● **SELECTED EXCERPT**
# hydra in my shrimp tank



## onyx (Sep 14, 2007)

I have hydra in my shrimp tank and they are multiplying quickly. Does anybody know how to get rid of them without harming my crystal red shrimp? I've read that ghost shrimp will eat them. Any other ideas or experiences?


----------



## Zapins (Jul 28, 2004)

Feed the tank less, and do more water changes so there is less debree floating around the tank for them to eat.

They shouldn't really hurt the shrimp. I had CRS in a tank with lots of hydras, and I still got baby shrimp growing up just fine.


----------



## oblongshrimp (Aug 8, 2006)

I use asolene spixi snails to get rid of hydras in my shrimp only tanks. These snails will eat them right off the glass and are to slow to harm shrimp. I have them with my crs along with my other shrimp species to keep the hydra in check. There is someone currently selling them in the swap and shop thread


----------



## emorsso (Aug 17, 2006)

Hi Oblongshrimp, mind sharing a picture of the snail? Will come in handy when I have Hydras.


----------



## oblongshrimp (Aug 8, 2006)

http://www.applesnail.net/content/species/asolene_asolene_spixi.htm

here is some info on them


----------



## emorsso (Aug 17, 2006)

Thanks. Hmm... it's a kind of Apple Snail. Don't think I have those near my place.


----------

● **DATA ENTRIES**

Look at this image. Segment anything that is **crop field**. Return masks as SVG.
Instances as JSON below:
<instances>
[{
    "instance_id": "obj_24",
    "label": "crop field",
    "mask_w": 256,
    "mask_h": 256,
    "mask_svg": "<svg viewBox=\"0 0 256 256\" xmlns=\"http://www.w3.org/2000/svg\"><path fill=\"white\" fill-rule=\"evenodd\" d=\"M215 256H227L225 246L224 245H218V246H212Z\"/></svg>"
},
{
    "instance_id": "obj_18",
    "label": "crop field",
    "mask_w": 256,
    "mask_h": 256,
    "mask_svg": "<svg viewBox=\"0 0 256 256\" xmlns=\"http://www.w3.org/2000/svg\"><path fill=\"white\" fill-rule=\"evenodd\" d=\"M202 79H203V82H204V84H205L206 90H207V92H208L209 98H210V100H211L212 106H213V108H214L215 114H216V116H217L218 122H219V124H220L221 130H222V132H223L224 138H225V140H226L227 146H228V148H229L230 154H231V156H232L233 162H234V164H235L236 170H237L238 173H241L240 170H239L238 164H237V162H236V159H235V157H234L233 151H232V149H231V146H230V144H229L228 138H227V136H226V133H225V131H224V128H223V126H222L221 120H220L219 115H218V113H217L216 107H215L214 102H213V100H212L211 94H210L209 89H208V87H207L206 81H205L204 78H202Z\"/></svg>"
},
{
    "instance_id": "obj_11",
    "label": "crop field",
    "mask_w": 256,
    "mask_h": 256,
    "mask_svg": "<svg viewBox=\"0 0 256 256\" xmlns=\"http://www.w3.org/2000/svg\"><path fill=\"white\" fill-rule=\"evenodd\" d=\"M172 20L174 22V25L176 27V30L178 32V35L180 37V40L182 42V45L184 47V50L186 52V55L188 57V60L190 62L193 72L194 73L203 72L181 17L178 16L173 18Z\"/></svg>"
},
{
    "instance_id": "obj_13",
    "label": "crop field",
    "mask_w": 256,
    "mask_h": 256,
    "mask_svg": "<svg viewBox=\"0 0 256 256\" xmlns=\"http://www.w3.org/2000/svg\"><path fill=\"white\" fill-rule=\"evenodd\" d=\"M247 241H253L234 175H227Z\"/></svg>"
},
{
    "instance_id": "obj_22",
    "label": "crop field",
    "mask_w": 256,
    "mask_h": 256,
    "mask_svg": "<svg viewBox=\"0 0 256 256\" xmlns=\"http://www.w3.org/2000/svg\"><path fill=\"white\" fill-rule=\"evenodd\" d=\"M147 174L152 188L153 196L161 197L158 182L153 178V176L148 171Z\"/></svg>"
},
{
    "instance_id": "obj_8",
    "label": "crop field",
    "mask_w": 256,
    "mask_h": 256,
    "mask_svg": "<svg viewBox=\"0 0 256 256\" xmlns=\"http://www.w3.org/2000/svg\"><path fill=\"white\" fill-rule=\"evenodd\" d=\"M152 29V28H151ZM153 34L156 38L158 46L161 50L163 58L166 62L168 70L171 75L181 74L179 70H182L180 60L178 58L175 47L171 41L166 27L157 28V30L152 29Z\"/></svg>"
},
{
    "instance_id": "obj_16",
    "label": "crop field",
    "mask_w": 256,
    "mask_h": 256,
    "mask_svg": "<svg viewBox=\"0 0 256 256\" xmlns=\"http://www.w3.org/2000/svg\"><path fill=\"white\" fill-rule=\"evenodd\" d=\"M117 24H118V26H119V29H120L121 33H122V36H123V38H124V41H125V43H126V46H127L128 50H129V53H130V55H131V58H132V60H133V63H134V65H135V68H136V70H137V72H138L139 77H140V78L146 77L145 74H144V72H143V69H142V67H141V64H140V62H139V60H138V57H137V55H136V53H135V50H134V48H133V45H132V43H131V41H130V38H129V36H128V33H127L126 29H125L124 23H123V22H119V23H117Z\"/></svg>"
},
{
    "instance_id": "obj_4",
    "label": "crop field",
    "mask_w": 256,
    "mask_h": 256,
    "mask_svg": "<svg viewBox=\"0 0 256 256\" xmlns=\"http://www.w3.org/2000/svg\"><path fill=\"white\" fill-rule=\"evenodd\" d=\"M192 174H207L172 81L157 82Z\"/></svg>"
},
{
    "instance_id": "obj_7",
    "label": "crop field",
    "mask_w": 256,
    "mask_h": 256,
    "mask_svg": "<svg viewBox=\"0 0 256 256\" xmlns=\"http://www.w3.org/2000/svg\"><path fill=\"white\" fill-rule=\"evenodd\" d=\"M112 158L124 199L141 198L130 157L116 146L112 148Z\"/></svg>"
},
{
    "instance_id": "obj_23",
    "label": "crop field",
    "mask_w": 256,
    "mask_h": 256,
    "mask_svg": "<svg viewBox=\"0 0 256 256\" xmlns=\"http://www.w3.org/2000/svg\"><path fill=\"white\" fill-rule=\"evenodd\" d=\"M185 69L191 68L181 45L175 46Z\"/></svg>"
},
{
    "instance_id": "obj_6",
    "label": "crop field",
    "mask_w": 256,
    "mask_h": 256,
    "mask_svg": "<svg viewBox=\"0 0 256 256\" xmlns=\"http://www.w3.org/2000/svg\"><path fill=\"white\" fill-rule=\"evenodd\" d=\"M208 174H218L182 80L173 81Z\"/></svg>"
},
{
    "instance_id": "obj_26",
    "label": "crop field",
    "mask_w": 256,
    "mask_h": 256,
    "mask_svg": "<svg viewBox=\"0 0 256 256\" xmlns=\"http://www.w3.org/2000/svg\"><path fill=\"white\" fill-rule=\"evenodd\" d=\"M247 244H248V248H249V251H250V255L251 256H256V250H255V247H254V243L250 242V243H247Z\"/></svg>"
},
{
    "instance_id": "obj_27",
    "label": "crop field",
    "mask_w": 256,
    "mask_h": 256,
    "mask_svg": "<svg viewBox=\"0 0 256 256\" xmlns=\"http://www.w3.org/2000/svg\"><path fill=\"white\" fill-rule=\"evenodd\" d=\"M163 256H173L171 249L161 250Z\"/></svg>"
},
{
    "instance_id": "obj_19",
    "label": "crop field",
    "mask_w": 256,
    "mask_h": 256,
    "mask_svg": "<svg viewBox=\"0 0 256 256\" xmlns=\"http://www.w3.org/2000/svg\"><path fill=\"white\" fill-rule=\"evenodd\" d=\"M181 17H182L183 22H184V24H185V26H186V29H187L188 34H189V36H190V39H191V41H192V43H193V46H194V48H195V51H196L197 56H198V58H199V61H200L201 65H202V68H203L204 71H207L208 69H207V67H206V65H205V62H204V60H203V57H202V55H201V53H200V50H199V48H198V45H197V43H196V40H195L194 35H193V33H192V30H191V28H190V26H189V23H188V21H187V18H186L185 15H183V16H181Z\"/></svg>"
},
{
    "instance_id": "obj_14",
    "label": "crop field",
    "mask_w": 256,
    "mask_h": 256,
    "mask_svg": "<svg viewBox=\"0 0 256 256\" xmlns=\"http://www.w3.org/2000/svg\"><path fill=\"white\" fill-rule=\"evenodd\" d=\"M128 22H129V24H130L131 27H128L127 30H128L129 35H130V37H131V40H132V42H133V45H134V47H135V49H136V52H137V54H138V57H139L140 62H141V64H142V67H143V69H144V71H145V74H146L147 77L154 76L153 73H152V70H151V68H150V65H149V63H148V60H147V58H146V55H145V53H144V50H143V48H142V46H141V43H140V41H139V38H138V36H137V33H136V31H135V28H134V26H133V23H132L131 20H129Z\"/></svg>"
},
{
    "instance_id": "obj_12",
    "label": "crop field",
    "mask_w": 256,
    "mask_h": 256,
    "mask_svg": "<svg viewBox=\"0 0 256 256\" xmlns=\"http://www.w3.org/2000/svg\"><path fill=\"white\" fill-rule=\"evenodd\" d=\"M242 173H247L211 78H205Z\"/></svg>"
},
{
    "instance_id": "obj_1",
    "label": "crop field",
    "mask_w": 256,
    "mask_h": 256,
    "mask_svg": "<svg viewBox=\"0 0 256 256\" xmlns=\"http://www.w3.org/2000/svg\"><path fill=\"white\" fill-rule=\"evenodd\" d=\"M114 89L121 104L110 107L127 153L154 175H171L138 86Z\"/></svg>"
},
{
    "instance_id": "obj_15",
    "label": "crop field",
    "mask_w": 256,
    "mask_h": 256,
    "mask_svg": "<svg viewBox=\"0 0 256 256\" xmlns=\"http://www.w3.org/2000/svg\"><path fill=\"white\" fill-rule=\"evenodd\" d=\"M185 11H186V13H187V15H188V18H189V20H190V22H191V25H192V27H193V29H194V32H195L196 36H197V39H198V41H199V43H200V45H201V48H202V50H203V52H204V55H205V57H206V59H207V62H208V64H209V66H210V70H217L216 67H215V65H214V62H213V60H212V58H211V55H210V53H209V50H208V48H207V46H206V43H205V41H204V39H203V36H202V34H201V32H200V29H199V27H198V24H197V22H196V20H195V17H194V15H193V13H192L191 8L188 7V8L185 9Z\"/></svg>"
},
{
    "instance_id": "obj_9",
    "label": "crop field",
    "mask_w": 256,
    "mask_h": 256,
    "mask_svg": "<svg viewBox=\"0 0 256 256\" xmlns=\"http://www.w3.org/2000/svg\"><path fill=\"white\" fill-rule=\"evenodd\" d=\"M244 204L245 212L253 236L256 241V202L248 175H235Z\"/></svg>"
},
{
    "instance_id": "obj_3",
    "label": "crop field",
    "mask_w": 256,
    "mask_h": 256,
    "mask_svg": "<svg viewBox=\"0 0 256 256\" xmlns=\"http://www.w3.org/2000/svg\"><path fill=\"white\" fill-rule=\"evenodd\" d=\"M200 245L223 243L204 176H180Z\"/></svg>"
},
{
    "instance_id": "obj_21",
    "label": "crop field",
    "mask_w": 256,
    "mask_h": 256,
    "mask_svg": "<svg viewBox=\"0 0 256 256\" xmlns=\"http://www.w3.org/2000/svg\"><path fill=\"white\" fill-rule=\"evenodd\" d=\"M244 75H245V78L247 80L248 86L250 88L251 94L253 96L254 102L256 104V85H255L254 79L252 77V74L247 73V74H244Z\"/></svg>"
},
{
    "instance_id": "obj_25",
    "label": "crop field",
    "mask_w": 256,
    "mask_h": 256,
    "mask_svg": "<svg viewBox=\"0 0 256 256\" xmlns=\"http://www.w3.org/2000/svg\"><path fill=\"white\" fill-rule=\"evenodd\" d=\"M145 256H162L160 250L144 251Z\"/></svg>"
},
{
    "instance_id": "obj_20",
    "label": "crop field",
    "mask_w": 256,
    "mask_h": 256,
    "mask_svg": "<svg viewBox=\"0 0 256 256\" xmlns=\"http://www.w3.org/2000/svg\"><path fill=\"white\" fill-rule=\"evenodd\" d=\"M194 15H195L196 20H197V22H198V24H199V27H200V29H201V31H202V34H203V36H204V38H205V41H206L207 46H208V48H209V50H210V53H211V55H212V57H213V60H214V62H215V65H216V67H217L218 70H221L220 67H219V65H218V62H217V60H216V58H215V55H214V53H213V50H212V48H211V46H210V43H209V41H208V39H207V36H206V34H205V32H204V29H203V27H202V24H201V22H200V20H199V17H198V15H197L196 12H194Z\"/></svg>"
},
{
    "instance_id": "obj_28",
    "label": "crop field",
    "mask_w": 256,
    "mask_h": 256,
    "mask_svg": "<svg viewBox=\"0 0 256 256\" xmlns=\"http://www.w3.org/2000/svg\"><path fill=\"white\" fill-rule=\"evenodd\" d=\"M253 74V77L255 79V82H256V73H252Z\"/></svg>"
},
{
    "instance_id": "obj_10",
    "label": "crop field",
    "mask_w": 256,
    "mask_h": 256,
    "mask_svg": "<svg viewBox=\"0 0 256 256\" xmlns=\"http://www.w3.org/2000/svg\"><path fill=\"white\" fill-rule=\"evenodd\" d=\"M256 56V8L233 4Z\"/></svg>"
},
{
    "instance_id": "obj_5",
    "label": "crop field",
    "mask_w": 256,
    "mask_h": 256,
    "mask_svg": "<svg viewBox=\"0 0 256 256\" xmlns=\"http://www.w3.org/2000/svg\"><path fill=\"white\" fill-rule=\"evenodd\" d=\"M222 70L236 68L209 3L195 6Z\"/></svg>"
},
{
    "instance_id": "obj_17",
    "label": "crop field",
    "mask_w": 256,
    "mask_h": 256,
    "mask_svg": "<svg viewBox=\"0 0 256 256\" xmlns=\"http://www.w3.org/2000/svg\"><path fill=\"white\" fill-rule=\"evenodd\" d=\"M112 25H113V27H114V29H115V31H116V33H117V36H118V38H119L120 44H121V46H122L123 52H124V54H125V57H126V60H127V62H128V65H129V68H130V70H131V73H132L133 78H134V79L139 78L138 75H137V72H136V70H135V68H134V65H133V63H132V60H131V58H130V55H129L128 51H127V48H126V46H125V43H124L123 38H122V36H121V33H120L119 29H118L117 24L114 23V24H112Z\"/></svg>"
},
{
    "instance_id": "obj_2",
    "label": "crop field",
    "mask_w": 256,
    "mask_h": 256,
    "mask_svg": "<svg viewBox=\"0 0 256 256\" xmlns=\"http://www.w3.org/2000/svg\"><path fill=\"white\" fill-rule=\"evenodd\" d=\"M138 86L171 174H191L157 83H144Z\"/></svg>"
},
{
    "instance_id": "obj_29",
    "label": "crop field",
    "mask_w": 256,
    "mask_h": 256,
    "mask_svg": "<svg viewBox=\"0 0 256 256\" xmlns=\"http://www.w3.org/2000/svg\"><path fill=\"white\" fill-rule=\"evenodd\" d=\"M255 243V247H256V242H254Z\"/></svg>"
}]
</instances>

● **GIVEN TASK**
Write out the hydra thread word for word from "I have hydra in" to "them to eat.". Work only from the forum thread about hydra in a shrimp tank, not from the records.

● **WORKED ANSWER**
I have hydra in my shrimp tank and they are multiplying quickly. Does anybody know how to get rid of them without harming my crystal red shrimp? I've read that ghost shrimp will eat them. Any other ideas or experiences?


----------



## Zapins (Jul 28, 2004)

Feed the tank less, and do more water changes so there is less debree floating around the tank for them to eat.